WORK REQUIRED: Without including any picture, write out the entries exactly as they stand.

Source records
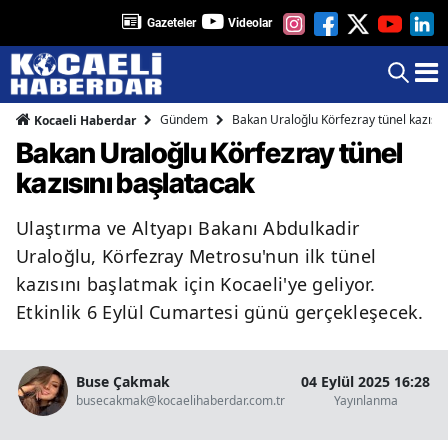
Gazeteler
Videolar
Gündem
Bakan Uraloğlu Körfezray tünel kazısın
Kocaeli Haberdar
Bakan Uraloğlu Körfezray tünel
kazısını başlatacak
Ulaştırma ve Altyapı Bakanı Abdulkadir
Uraloğlu, Körfezray Metrosu'nun ilk tünel
kazısını başlatmak için Kocaeli'ye geliyor.
Etkinlik 6 Eylül Cumartesi günü gerçekleşecek.
Buse Çakmak
04 Eylül 2025 16:28
busecakmak@kocaelihaberdar.com.tr
Yayınlanma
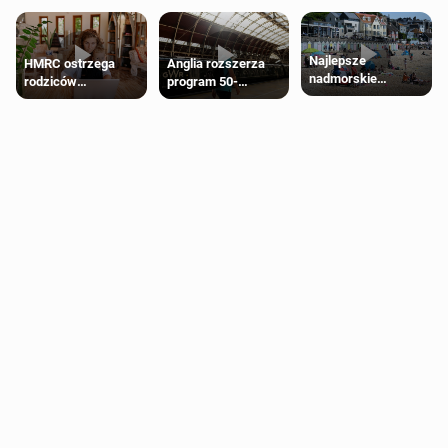
Najlepsze
HMRC ostrzega
Anglia rozszerza
nadmorskie
rodziców
program 50-
miasteczko blisko
pobierających Child
procentowych
Londynu
Benefit. Mogą być
zniżek kolejowych
zobowiązani do
na 18-latków
zwrotu zasiłku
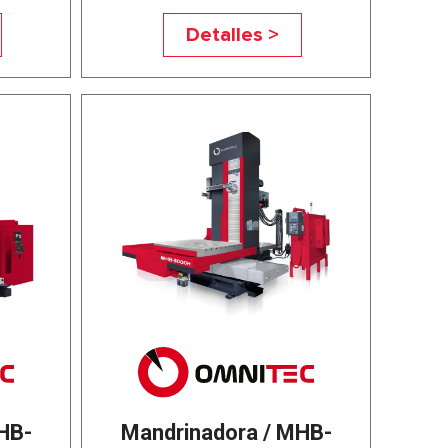
Detalles >
HB-
Mandrinadora / MHB-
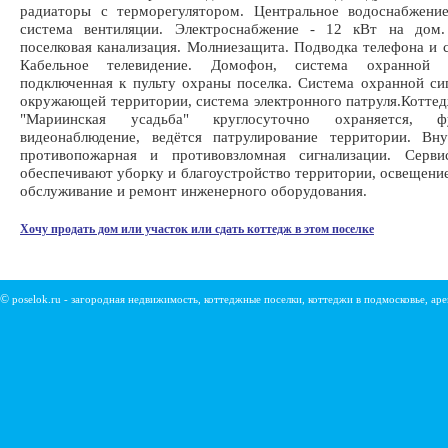
радиаторы с терморегулятором. Центральное водоснабжение
система вентиляции. Электроснабжение - 12 кВт на дом.
поселковая канализация. Молниезащита. Подводка телефона и с
Кабельное телевидение. Домофон, система охранной си
подключенная к пульту охраны поселка. Система охранной си
окружающей территории, система электронного патруля.Котте
"Мариинская усадьба" круглосуточно охраняется, фу
видеонаблюдение, ведётся патрулирование территории. Вн
противопожарная и противовзломная сигнализации. Серв
обеспечивают уборку и благоустройство территории, освещение
обслуживание и ремонт инженерного оборудования.
Хочу продать дом или участок или сдать коттедж в этом поселке
©
poselok.ru - загородная недвижимость, коттеджные поселки, коттеджи в подмосковье, ар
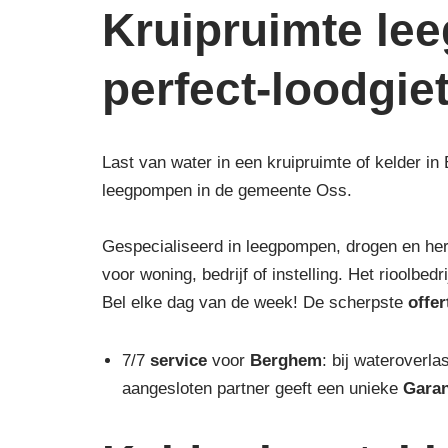
Kruipruimte le
perfect-loodgie
Last van water in een kruipruimte of kelder in
leegpompen in de gemeente Oss.
Gespecialiseerd in leegpompen, drogen en he
voor woning, bedrijf of instelling. Het rioolbe
Bel elke dag van de week! De scherpste
offe
7/7
service
voor
Berghem
: bij wateroverla
aangesloten partner geeft een unieke
Garan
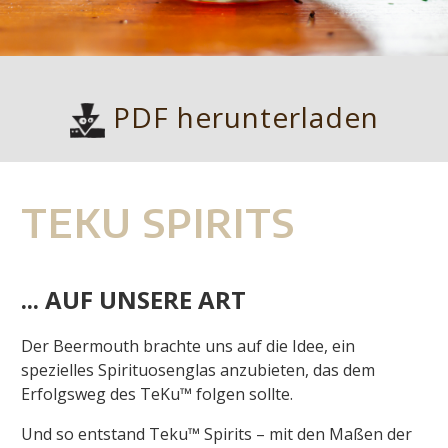
PDF herunterladen
TEKU SPIRITS
... AUF UNSERE ART
Der Beermouth brachte uns auf die Idee, ein
spezielles Spirituosenglas anzubieten, das dem
Erfolgsweg des TeKu™ folgen sollte.
Und so entstand Teku™ Spirits – mit den Maßen der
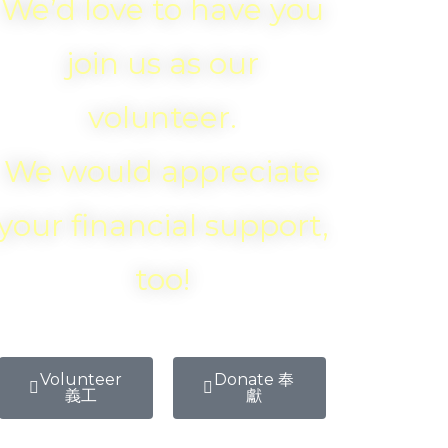
We’d love to have you
join us as our
volunteer.
We would appreciate
your financial support,
too!
Volunteer
Donate 奉
義工
獻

TASK RESULT:
Gazeteler
Videolar
Gündem
Bakan Uraloğlu Körfezray tünel kazısın
Kocaeli Haberdar
Bakan Uraloğlu Körfezray tünel
kazısını başlatacak
Ulaştırma ve Altyapı Bakanı Abdulkadir
Uraloğlu, Körfezray Metrosu'nun ilk tünel
kazısını başlatmak için Kocaeli'ye geliyor.
Etkinlik 6 Eylül Cumartesi günü gerçekleşecek.
Buse Çakmak
04 Eylül 2025 16:28
busecakmak@kocaelihaberdar.com.tr
Yayınlanma
Najlepsze
HMRC ostrzega
Anglia rozszerza
nadmorskie
rodziców
program 50-
miasteczko blisko
pobierających Child
procentowych
Londynu
Benefit. Mogą być
zniżek kolejowych
zobowiązani do
na 18-latków
zwrotu zasiłku
Detalles >
HB-
Mandrinadora / MHB-
радиаторы с терморегулятором. Центральное водоснабжение
система вентиляции. Электроснабжение - 12 кВт на дом.
поселковая канализация. Молниезащита. Подводка телефона и с
Кабельное телевидение. Домофон, система охранной си
подключенная к пульту охраны поселка. Система охранной си
окружающей территории, система электронного патруля.Котте
"Мариинская усадьба" круглосуточно охраняется, фу
видеонаблюдение, ведётся патрулирование территории. Вн
противопожарная и противовзломная сигнализации. Серв
обеспечивают уборку и благоустройство территории, освещение
обслуживание и ремонт инженерного оборудования.
Хочу продать дом или участок или сдать коттедж в этом поселке
©
poselok.ru - загородная недвижимость, коттеджные поселки, коттеджи в подмосковье, ар
Kruipruimte le
perfect-loodgie
Last van water in een kruipruimte of kelder in
leegpompen in de gemeente Oss.
Gespecialiseerd in leegpompen, drogen en he
voor woning, bedrijf of instelling. Het rioolbe
Bel elke dag van de week! De scherpste
offe
7/7
service
voor
Berghem
: bij wateroverla
aangesloten partner geeft een unieke
Garan
PDF herunterladen
TEKU SPIRITS
... AUF UNSERE ART
Der Beermouth brachte uns auf die Idee, ein
spezielles Spirituosenglas anzubieten, das dem
Erfolgsweg des TeKu™ folgen sollte.
Und so entstand Teku™ Spirits – mit den Maßen der
We’d love to have you
join us as our
volunteer.
We would appreciate
your financial support,
too!
Volunteer
Donate 奉
義工
獻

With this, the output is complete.